PROBLEM DETAILS ->
An exact copy of the data is required, with no pictures in it.

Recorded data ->
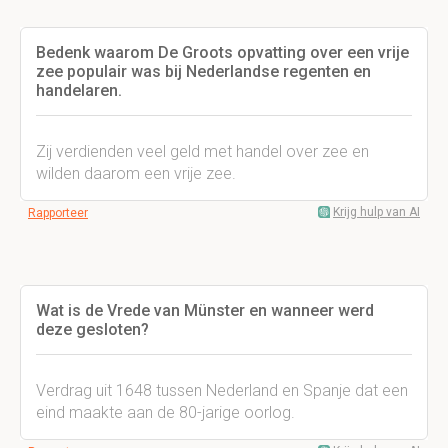
Bedenk waarom De Groots opvatting over een vrije
zee populair was bij Nederlandse regenten en
handelaren.
Zij verdienden veel geld met handel over zee en
wilden daarom een vrije zee.
Krijg hulp van AI
Rapporteer
Wat is de Vrede van Münster en wanneer werd
deze gesloten?
Verdrag uit 1648 tussen Nederland en Spanje dat een
eind maakte aan de 80-jarige oorlog.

TASK OUTPUT ->
Bedenk waarom De Groots opvatting over een vrije
zee populair was bij Nederlandse regenten en
handelaren.
Zij verdienden veel geld met handel over zee en
wilden daarom een vrije zee.
Krijg hulp van AI
Rapporteer
Wat is de Vrede van Münster en wanneer werd
deze gesloten?
Verdrag uit 1648 tussen Nederland en Spanje dat een
eind maakte aan de 80-jarige oorlog.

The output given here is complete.